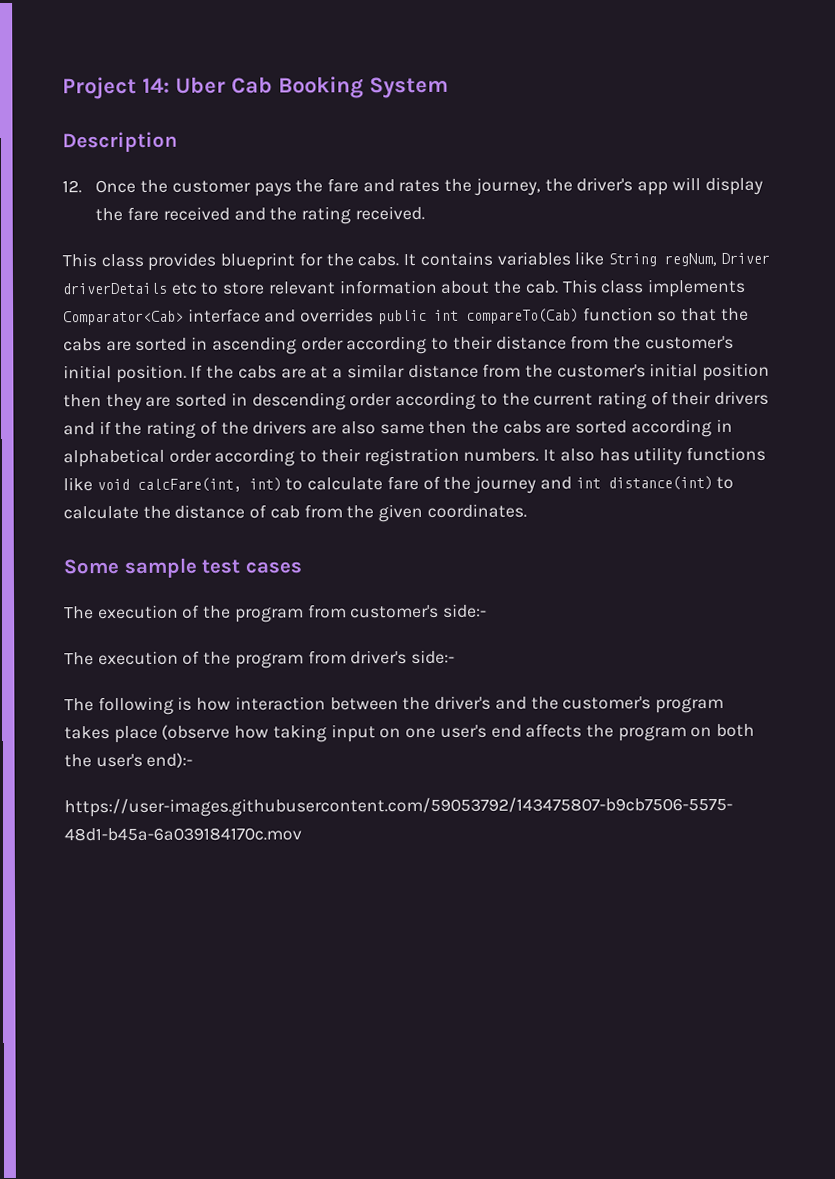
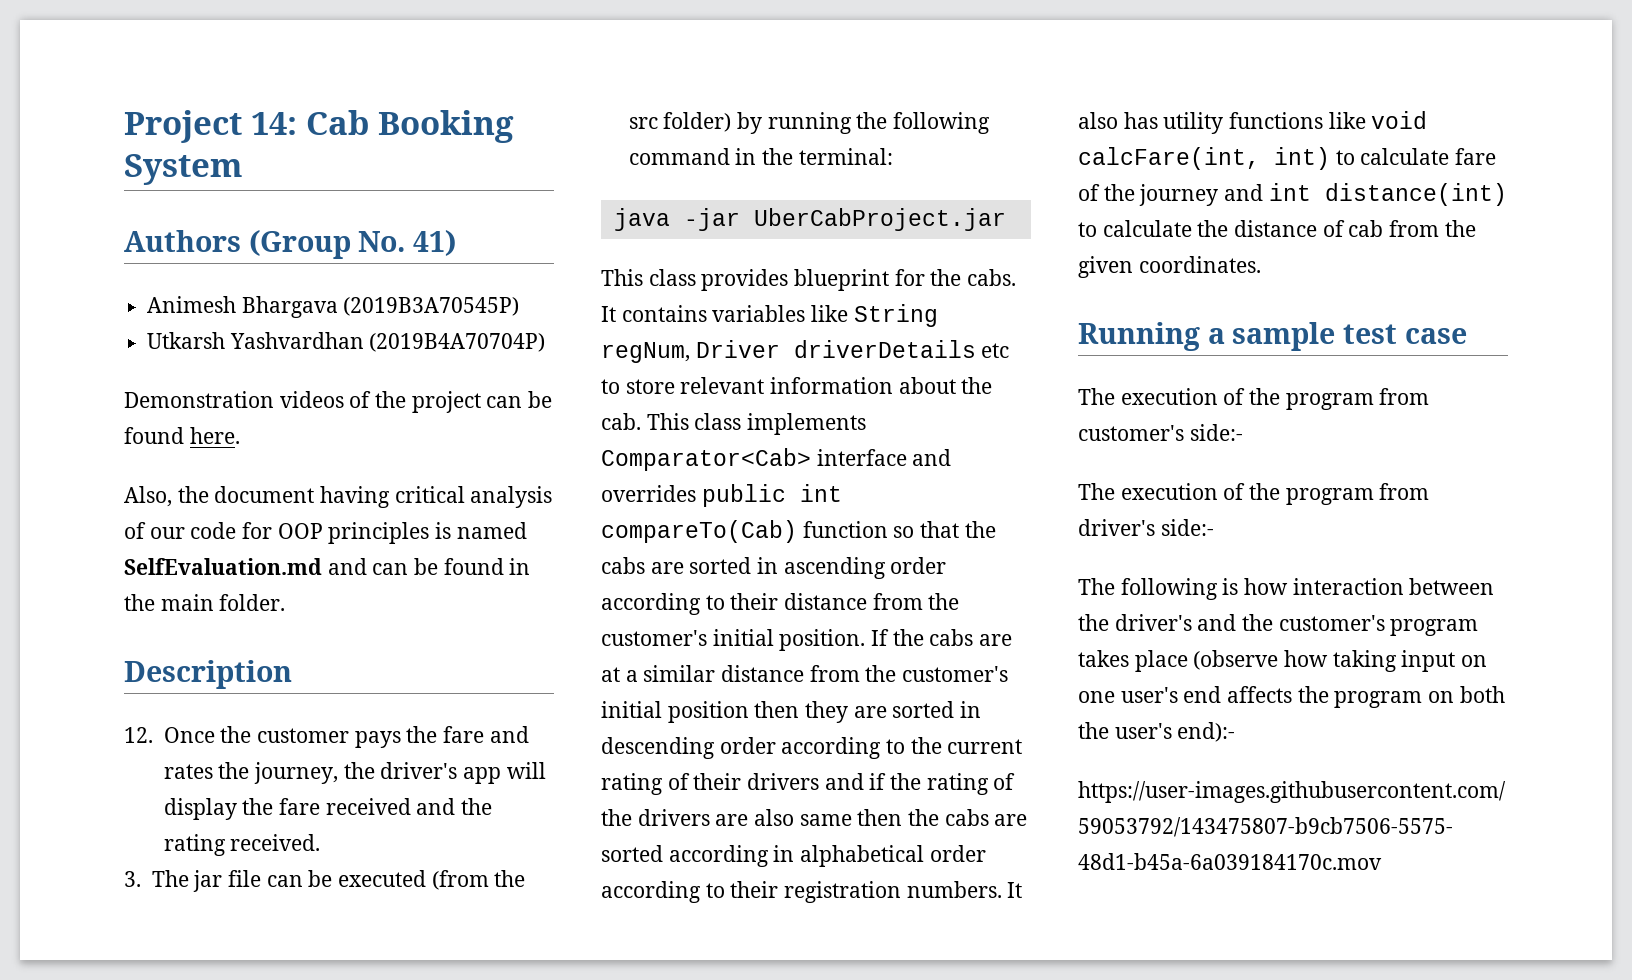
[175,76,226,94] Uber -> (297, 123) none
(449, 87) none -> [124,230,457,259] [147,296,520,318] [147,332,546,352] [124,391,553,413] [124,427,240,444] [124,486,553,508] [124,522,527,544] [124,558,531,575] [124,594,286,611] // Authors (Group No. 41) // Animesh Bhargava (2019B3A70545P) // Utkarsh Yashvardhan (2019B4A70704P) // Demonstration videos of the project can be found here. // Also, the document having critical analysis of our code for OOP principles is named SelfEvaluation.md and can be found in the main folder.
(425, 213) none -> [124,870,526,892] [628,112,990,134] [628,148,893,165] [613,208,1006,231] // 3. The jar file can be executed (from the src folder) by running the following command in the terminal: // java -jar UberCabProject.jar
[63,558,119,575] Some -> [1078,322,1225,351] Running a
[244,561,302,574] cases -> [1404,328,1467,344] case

........

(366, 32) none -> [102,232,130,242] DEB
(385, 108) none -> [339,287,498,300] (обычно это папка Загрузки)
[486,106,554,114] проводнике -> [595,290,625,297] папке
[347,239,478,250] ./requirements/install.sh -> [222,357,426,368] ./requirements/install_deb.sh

........

### EXERCISE:
From the listing above, repeat exactly the lines starting at the line that includes "[175,76,226,94] Uber -> (297, 123) none" and ending at the line that includes "[244,561,302,574] cases ->", with nothing outside that span.

### RESPONSE AREA:
[175,76,226,94] Uber -> (297, 123) none
(449, 87) none -> [124,230,457,259] [147,296,520,318] [147,332,546,352] [124,391,553,413] [124,427,240,444] [124,486,553,508] [124,522,527,544] [124,558,531,575] [124,594,286,611] // Authors (Group No. 41) // Animesh Bhargava (2019B3A70545P) // Utkarsh Yashvardhan (2019B4A70704P) // Demonstration videos of the project can be found here. // Also, the document having critical analysis of our code for OOP principles is named SelfEvaluation.md and can be found in the main folder.
(425, 213) none -> [124,870,526,892] [628,112,990,134] [628,148,893,165] [613,208,1006,231] // 3. The jar file can be executed (from the src folder) by running the following command in the terminal: // java -jar UberCabProject.jar
[63,558,119,575] Some -> [1078,322,1225,351] Running a
[244,561,302,574] cases -> [1404,328,1467,344] case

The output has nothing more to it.